Trente-sept civils au total ont été tués lundi par les forces du régime dans le pays, selon l'OSDH.

Outre les morts à Homs, quatre civils ont été tués dans la province de Hama (nord) et deux autres dans celle d'Idleb (nord-ouest).

Dans cette province, quatre déserteurs ont été tués lors d'affrontements avec l'armée régulière dans le village d'al-Younsié, près de la frontière turque.

Des affrontements similaires ont eu lieu à Chifounia, un village près de Damas. Au moins sept militaires ont été tuées dans ces heurts, indique l'OSDH sans préciser s'il s'agit de déserteurs ou de soldats de l'armée régulière.

Des tirs très importants ont par ailleurs été entendus à Barzé, un quartier de Damas, où avait eu lieu plus tôt une manifestation contre le régime, selon la même source.

Selon l'ONU, plus de 5.000 personnes ont été tuées en Syrie depuis le début de la révolte contre le régime du président Bachar al-Assad.

M. Ghalioun a affirmé que des observateurs de la Ligue arabe se trouvaient déjà à Homs mais "ils ont déclaré qu'ils ne pouvaient pas aller là où les autorités ne veulent pas qu'ils aillent".

"Les observateurs travaillent dans des conditions que la Ligue arabe dit ne pas être bonnes (...) Je pense qu'on a mal négocié peut-être les conditions de travail des observateurs", a déclaré M. Ghalioun..

L'OSDH a affirmé de son côté que les forces de l'ordre "ont changé les poteaux indicateurs des noms des lieux" dans des zones de Jabal al-Zaouia, dans la province d'Idleb (nord ouest), afin d'induire les observateurs en erreur.

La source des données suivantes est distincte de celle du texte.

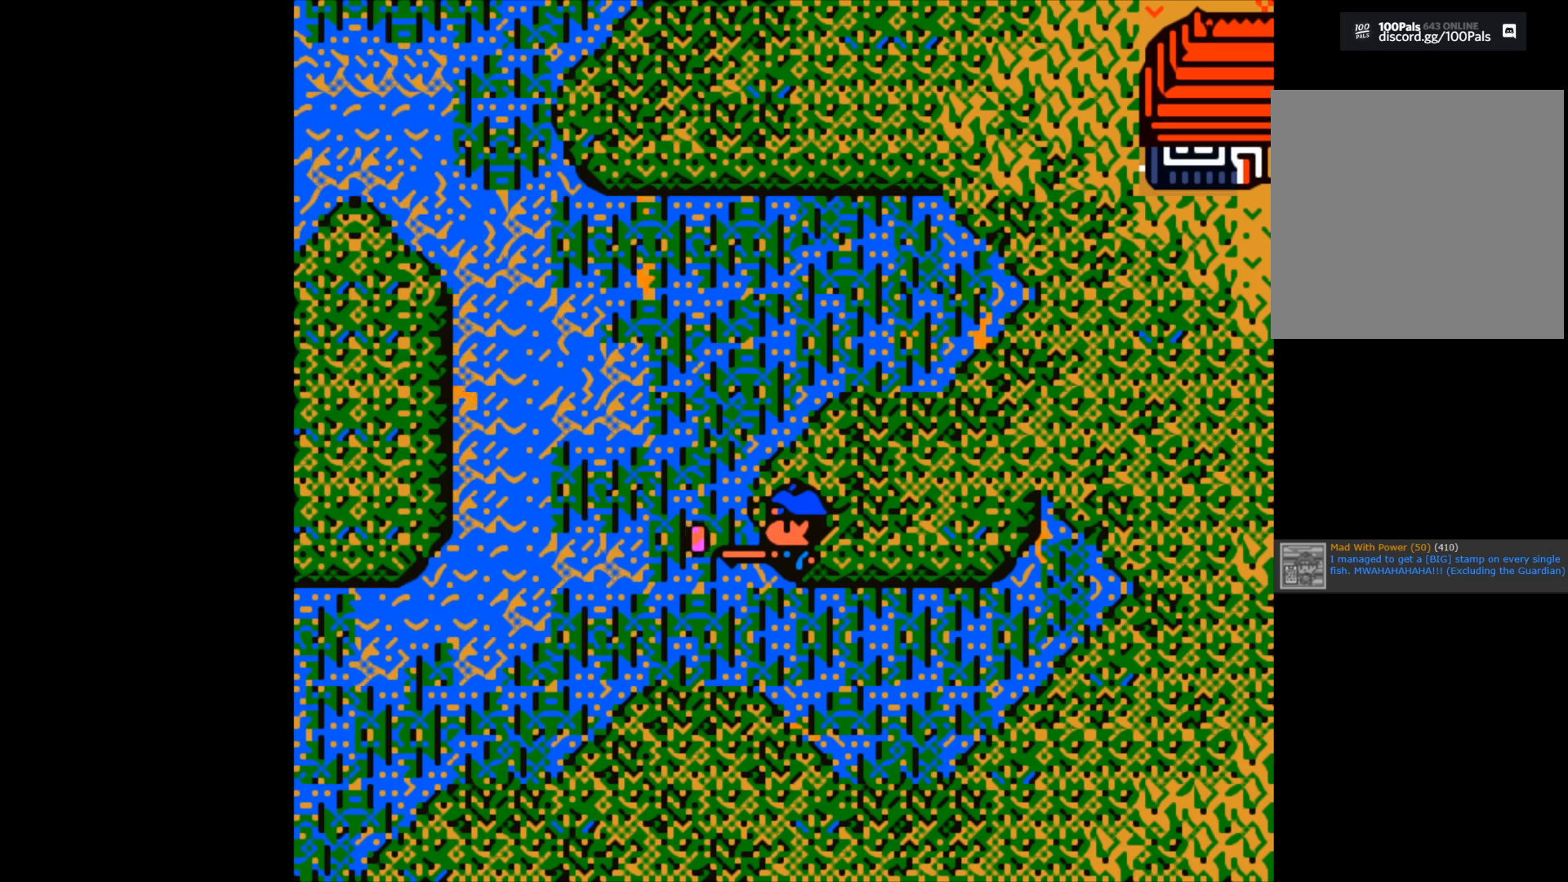
{"buttons": [], "left_stick": "center", "right_stick": "center", "events": [[417, "B", "up"]]}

Une première équipe de la Ligue était arrivée jeudi à Damas pour préparer la mission des observateurs, dont une délégation d'environ 50 experts civils et militaires arabes était attendue lundi soir en Syrie, dans le cadre d'un protocole signé par Damas et la Ligue arabe.

"La mission a la liberté de se déplacer en coordination avec la partie syrienne et conformément au protocole", a assuré lundi le porte-parole du ministère syrien des Affaires étrangères, Jihad Makdissi.